Problem to solve →
The answer should consist of each line from the data below that includes "will".

☆ ☆ ☆ ☆

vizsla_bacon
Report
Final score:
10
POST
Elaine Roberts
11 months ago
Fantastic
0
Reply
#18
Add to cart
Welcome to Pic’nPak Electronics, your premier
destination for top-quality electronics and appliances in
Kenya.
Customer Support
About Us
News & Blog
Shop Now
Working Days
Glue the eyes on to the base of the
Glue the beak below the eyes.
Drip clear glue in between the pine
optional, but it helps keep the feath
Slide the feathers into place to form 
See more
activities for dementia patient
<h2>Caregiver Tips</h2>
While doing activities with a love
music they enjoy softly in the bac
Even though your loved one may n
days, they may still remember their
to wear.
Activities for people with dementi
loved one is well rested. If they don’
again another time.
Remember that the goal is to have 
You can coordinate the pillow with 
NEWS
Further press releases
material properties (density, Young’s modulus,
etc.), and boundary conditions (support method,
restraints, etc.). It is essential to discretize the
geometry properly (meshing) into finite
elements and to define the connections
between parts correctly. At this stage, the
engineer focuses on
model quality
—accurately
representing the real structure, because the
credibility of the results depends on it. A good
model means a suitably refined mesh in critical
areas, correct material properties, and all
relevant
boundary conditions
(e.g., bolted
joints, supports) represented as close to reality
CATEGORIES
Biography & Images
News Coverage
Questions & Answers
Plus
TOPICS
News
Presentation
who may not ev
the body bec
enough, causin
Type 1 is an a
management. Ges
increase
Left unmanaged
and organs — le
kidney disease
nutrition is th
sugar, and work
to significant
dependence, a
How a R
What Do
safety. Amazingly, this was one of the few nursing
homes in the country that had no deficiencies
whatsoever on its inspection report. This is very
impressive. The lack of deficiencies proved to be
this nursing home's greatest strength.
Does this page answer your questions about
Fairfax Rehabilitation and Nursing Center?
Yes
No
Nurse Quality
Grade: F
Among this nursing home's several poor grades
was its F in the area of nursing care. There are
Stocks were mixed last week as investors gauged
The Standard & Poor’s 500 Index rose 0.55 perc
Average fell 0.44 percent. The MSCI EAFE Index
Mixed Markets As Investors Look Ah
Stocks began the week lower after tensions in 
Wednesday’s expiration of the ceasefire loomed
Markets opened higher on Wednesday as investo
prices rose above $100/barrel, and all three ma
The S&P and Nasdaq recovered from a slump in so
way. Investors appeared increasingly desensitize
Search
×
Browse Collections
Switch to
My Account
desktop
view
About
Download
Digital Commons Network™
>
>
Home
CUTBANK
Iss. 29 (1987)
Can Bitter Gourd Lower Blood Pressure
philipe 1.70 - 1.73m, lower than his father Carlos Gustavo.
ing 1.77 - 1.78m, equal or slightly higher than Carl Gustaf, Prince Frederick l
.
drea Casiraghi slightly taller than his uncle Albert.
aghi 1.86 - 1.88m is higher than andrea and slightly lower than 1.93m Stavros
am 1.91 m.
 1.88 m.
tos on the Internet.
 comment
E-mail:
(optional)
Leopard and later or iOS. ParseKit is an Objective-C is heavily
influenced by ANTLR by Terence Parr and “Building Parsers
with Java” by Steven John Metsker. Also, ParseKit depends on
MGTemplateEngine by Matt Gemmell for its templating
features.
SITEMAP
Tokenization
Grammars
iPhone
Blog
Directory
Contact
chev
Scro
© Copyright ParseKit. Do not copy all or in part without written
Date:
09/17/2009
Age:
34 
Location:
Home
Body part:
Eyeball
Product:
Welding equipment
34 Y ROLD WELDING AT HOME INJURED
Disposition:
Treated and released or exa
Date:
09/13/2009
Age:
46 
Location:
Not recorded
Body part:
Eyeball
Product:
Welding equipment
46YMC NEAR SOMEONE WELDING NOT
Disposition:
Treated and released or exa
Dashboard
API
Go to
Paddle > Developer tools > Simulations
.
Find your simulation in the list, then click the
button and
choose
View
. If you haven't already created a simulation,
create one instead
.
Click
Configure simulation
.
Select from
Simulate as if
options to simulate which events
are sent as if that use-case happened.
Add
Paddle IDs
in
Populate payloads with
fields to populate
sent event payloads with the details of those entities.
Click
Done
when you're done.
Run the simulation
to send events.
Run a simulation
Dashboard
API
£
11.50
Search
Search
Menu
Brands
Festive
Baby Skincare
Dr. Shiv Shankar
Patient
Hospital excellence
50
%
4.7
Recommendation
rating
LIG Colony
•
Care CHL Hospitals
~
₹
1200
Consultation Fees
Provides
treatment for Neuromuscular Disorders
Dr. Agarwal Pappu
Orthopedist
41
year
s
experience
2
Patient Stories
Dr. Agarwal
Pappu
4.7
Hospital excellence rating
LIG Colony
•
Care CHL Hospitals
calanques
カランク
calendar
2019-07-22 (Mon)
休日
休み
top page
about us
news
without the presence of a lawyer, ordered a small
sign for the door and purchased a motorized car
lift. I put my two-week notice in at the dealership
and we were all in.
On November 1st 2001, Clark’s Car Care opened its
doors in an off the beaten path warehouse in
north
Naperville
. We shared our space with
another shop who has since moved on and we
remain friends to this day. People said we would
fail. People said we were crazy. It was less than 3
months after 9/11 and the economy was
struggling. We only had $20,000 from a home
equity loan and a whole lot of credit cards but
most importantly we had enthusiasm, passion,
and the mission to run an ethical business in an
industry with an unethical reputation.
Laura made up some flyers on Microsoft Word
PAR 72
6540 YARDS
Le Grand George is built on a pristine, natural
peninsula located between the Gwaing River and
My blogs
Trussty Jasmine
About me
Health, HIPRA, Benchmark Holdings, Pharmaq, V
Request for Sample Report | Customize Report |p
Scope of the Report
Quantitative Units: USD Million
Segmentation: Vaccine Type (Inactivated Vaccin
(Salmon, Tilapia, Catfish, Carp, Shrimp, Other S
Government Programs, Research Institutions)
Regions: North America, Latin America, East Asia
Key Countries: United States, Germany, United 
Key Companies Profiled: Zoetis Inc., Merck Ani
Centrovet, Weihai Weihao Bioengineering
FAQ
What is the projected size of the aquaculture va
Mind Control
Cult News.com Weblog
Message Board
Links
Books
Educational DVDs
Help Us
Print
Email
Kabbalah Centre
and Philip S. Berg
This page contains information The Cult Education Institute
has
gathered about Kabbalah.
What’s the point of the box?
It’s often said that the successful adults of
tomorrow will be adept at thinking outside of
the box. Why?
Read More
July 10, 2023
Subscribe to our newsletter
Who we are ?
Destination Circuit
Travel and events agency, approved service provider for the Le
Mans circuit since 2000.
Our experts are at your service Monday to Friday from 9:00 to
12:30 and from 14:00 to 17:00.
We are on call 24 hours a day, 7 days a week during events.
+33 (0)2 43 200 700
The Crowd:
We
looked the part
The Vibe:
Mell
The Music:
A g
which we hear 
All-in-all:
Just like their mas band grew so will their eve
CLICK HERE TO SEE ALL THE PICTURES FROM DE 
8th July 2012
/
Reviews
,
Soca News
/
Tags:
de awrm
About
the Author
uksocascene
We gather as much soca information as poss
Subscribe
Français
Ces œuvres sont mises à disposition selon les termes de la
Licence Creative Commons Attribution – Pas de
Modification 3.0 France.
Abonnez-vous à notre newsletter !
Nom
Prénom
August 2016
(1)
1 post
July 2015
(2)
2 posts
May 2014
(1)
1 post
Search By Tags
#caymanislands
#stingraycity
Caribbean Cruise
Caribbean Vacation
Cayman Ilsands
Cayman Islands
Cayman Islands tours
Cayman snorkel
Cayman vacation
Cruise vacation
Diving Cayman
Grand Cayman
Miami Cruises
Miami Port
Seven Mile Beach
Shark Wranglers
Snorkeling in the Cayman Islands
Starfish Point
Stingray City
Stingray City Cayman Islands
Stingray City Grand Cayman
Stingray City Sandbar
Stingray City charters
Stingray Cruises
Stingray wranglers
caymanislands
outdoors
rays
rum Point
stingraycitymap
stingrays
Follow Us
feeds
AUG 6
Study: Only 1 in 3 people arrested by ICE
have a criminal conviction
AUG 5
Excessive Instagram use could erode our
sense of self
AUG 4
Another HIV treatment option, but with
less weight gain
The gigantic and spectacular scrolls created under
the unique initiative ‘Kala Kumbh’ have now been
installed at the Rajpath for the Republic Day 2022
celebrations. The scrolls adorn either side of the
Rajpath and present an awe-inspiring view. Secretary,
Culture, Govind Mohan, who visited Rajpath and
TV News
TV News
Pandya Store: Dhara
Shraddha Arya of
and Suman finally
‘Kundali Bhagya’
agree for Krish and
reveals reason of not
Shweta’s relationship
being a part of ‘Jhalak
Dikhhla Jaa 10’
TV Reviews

☆ ☆ ☆ ☆

Result →
tomorrow will be adept at thinking outside of
Just like their mas band grew so will their eve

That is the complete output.